7. State (NCT of Delhi) v. Navjot Sandhu (Parliament Attack Case) (2005)

Facts:

Use of call records and digital communication logs in terrorism case.

Legal Issue:

Admissibility of telecom and electronic data.

Holding:

Electronic call records admissible with proper proof.

Significance:

• Validates telecom data in mobile forensic investigations
• Supports tracking malware command-and-control communications

8. Avnish Bajaj v. State (Bazee.com Case) (2008)

Facts:

Online platform allegedly involved in circulation of illegal content.

Legal Issue:

Intermediary liability and digital responsibility.

Holding:

Platforms can be investigated under IT Act provisions.
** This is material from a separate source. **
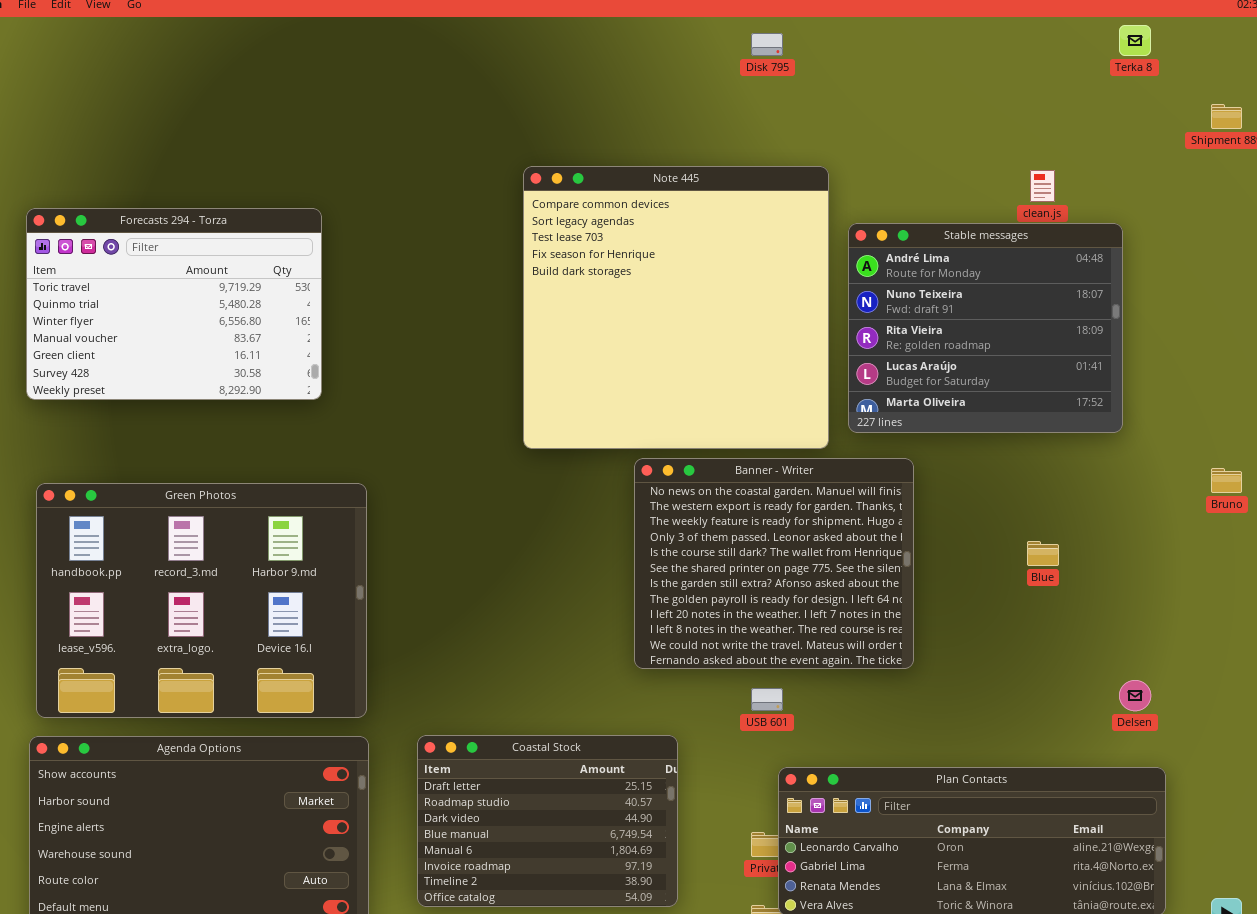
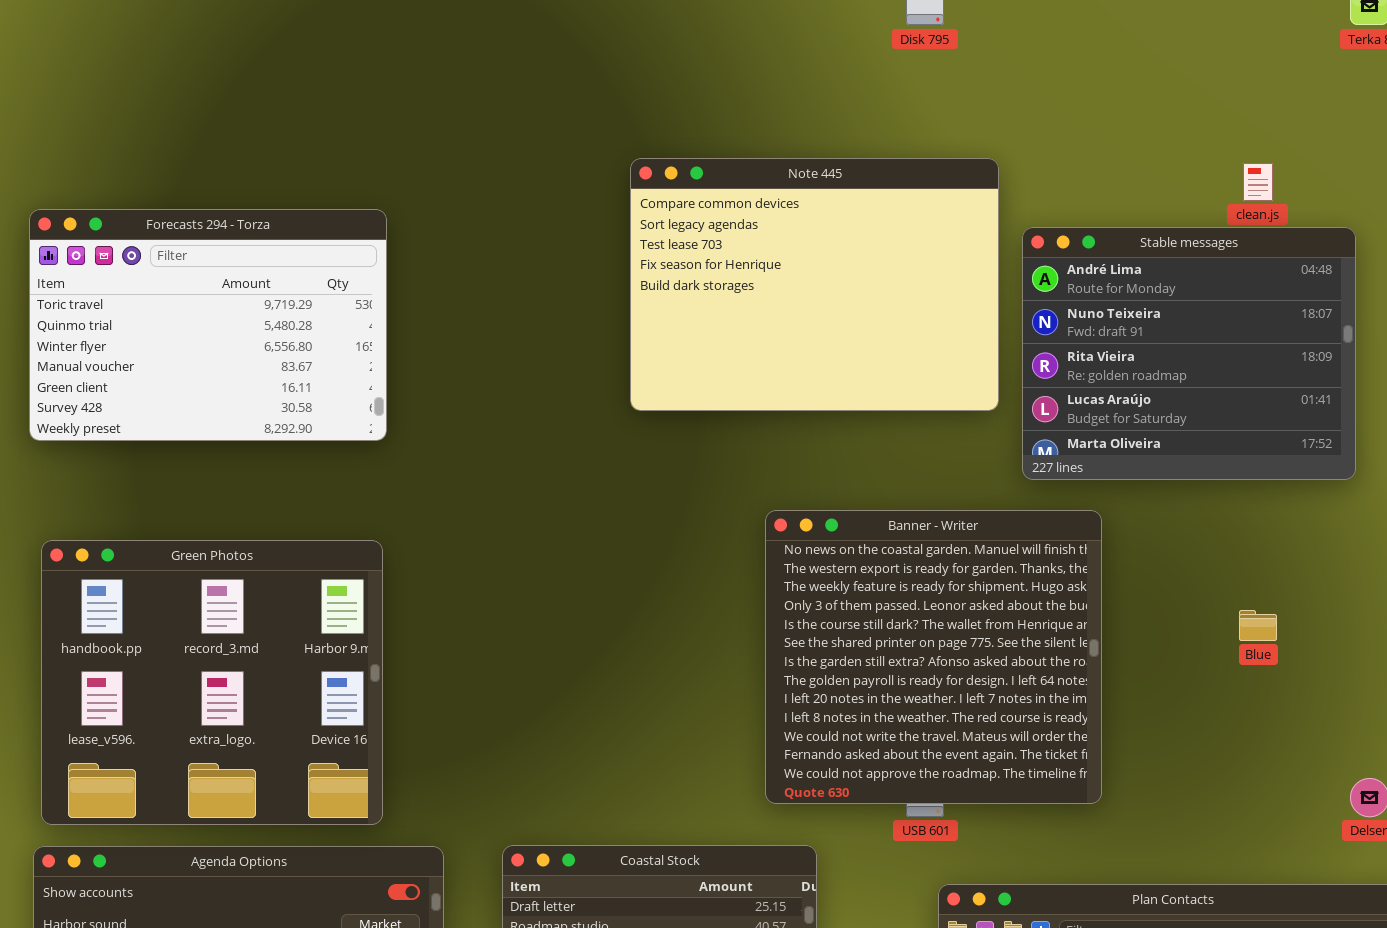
Note 445: [523,166,829,449] -> [630,158,999,411], resized
Banner - Writer: [634,458,914,669] -> [765,510,1102,804], resized
Green Photos: [36,483,367,718] -> [41,540,383,825], resized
Significance for Malware Forensics:

• Establishes accountability of digital intermediaries
• Relevant for app stores distributing malicious APKs
• Supports forensic tracing of malware distribution chains

5. Mobile Forensic Tools Used in India (Common Practice)

Investigators use:

• UFED (Cellebrite)
• Oxygen Forensic Suite
• Autopsy (open-source)
• Magnet AXIOM
• Mobiledit Forensic

These tools extract:

• Deleted messages
• App logs
• Browser history
• GPS traces
• Malware artifacts

6. Challenges in Mobile Malware Forensics in India

A. Encryption

End-to-end encrypted apps limit access (WhatsApp, Signal)

B. Anti-forensic malware

• Self-deleting apps
• Obfuscated code
• Root detection bypass

C. Cloud dependency

Data often stored outside India

D. Rapid malware evolution

New APK-based scams evolve weekly

E. Legal compliance delays

65B certificate and procedural delays slow investigations

7. Conclusion

Mobile device forensic investigation in India plays a crucial role in detecting and proving malware attacks. The legal system strongly depends on Section 65B compliance, IT Act provisions, and Supreme Court rulings on electronic evidence.

Key takeaway from case law:

Mobile forensic evidence is powerful but only legally valid when properly extracted, preserved, and certified under strict evidentiary standards.